Companies are locking down access to public posts. This has nothing to do with CA, just with companies moving away from the open web towards vertical integration.
Companies requiring users to login to view public posts (Twitter, Instagram, Facebook, Reddit) has nothing to do with protecting user data. It's just that tech companies now want to be in control of who can view their public posts.
I'm a bit hazy on the details of the event but the spirit still applies: there were more access to the data that were not 100% profit driven. Now the it's locked down as the companies want to cover their asses and do not want another CA
Wasn't the "open" data policy used to create Clearview AI to create a profile and provide it to US govt departments?
They actually held out for a couple of years after Facebook and didn't start forcing audits and cutting quotas until 2019/2020
Isn't this ironic, given how google bots scour the web relentlessly and hammer sites almost to death?
I have been hosting sites and online services for a long time now and never had this problem, or heard of this issue ever before.
If your site can't even handle a crawler, you need to seriously question your hosting provider, or your architecture.
Perhaps stop and reconsider such a dismissive opinion given that "you've never had this issue before" then? Or go read up a bit more on how crawlers work in 2023.
If your site is very popular and the content changes frequently, you can find yourself getting crawled a higher frequency than you might want, particularly since Google can crawl your site at a high rate of concurrency, hitting many pages at once, which might not be great for your backend services if you're not used to that level of simultaneous traffic.
"Hammered to death" is probably hyperbole but I have worked with several clients who had to use Google's Search Console tooling[0] to rate-limit how often Googlebot crawled their site because it was indeed too much.
0: https://developers.google.com/search/docs/crawling-indexing/...
if your site is popular and you have a problem with crawlers use robots.txt (in particular the Crawl-delay stanza)
also for less friendly crawlers a rate limiter is needed anyway :(
(of course the existence of such tools doesn't give carte blanche to any crawler to overload sites ... but let's say they implement some sensing, based on response times, that means a significant load is probably needed to increase response times, which definitely can raise some eyebrows, and with autoscaling can cost a lot of money to site operators)
I have a website thats get crawled at least 50 times per second.

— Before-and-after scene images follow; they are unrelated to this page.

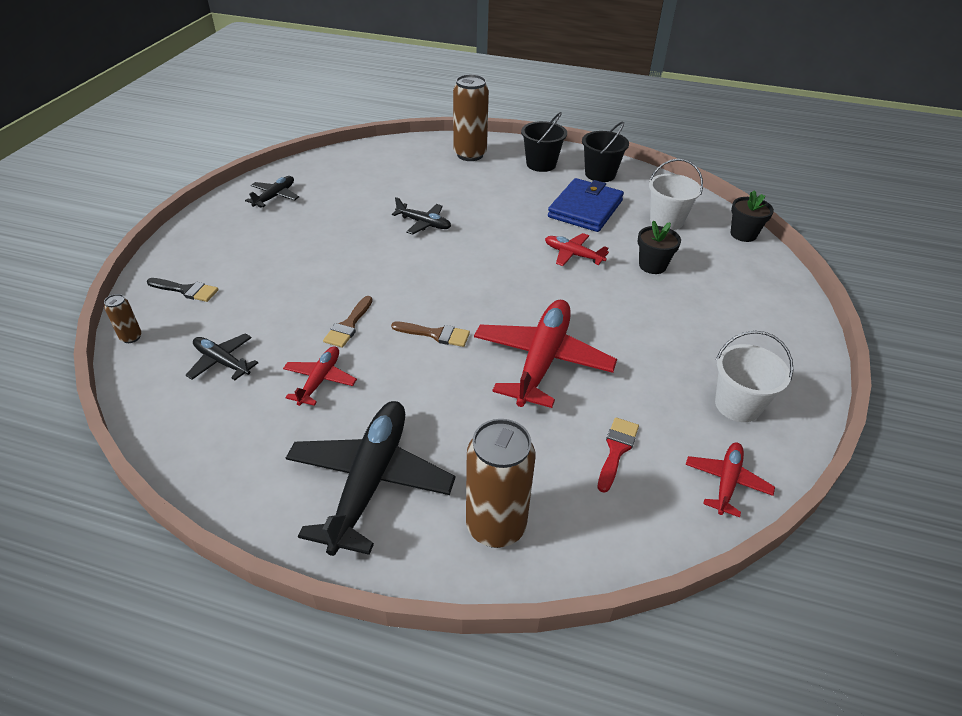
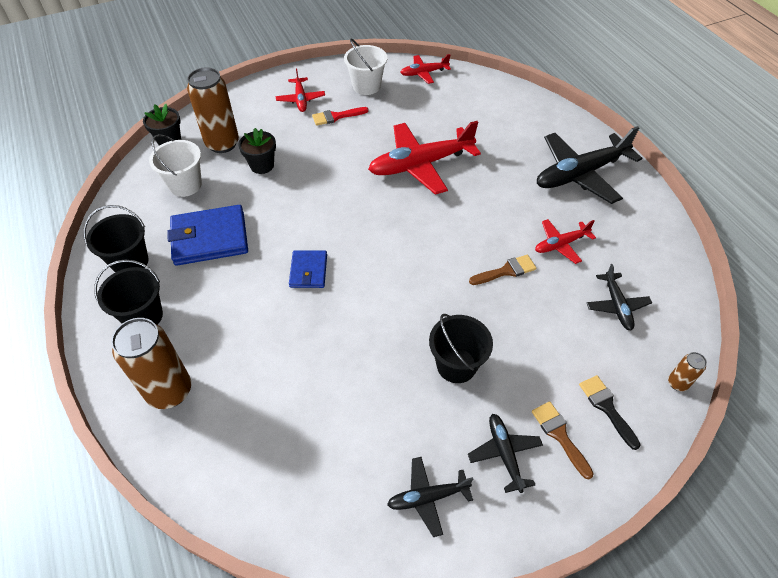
camera: 130 degrees left, 10 degrees up
brown brush [391,322,470,347] -> brown brush moved to [532,402,594,479]
black plane [392,197,451,235] -> black plane moved to [468,414,543,493]
brown can [466,419,535,548] -> brown can moved to [187,67,239,153]
red plane [545,233,609,266] -> red plane moved to [276,69,325,112]
red brush [598,417,639,493] -> red brush moved to [312,107,369,126]
none -> blue wallet [289,250,327,288]
none -> black bucket [429,314,493,383]

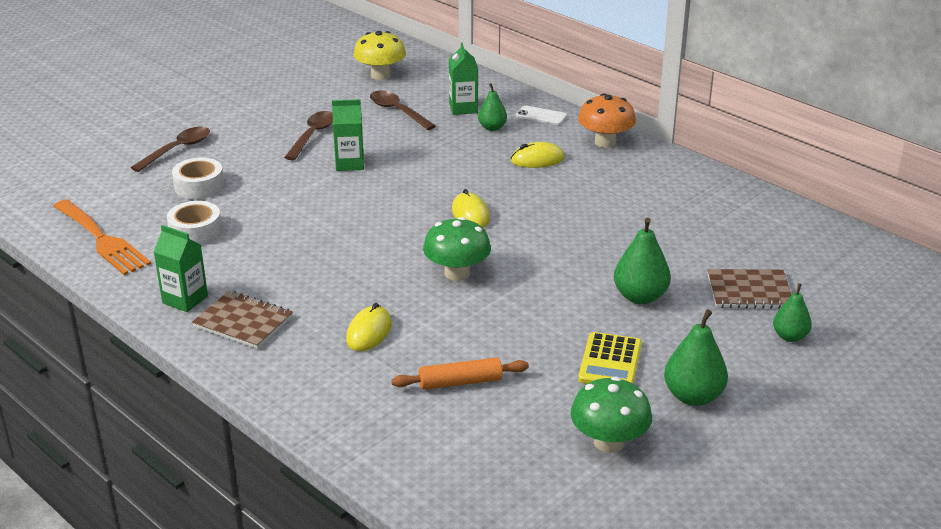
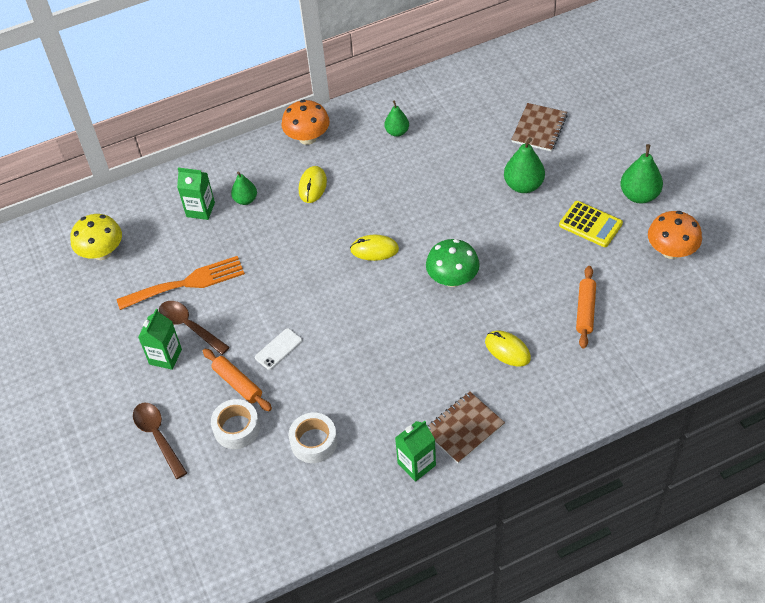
camera: 65 degrees left, 20 degrees up
orange fork [53,200,151,275] -> orange fork moved to [117,256,245,310]
green carton [332,99,364,171] -> green carton moved to [138,309,182,370]
brown spoon [370,91,436,130] -> none
white phone [516,105,567,125] -> white phone moved to [255,328,302,370]
green mushroom [570,377,652,453] -> orange mushroom [648,211,702,259]
green pear [773,283,812,342] -> green pear moved to [384,100,409,137]
none -> orange rolling pin [203,349,272,411]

Is that a real deal? No not really. The site is probably doing 10.000 requests per second. I mean a popular site is indexed a lot. Your webserver should be designed for it. What tech are you using if I may ask?
I worked at a company back in 2005-2010 where we had a massive problem with Googlebot crawlers hammering our servers, stuff like 10-100x the organic traffic.
That's pre-cloud ubiquity so scaling up meant buying servers, installing them on a data center, and paying rent for the racks. It was a fucking nightmare to deal with.
This is one of the most important parts of the EUs upcoming digital services act in my opinion. Platforms have to share data with (vetted) researchers, public interest groups and journalists.
Vetted always means people with the time, resources and desire to navigate through the vetting process, which makes them biased.
I would argue it's better than nothing, and what are they going to be biased towards?
For aggregated data and stats like this I think it could be fully publicly available.
"Rules for thee, but not for me"
This would find things like unlisted videos which don’t have links to them from recommendations.
That’s a really good point. I wonder if they have an estimate of the percentage of YouTube videos that are unlisted.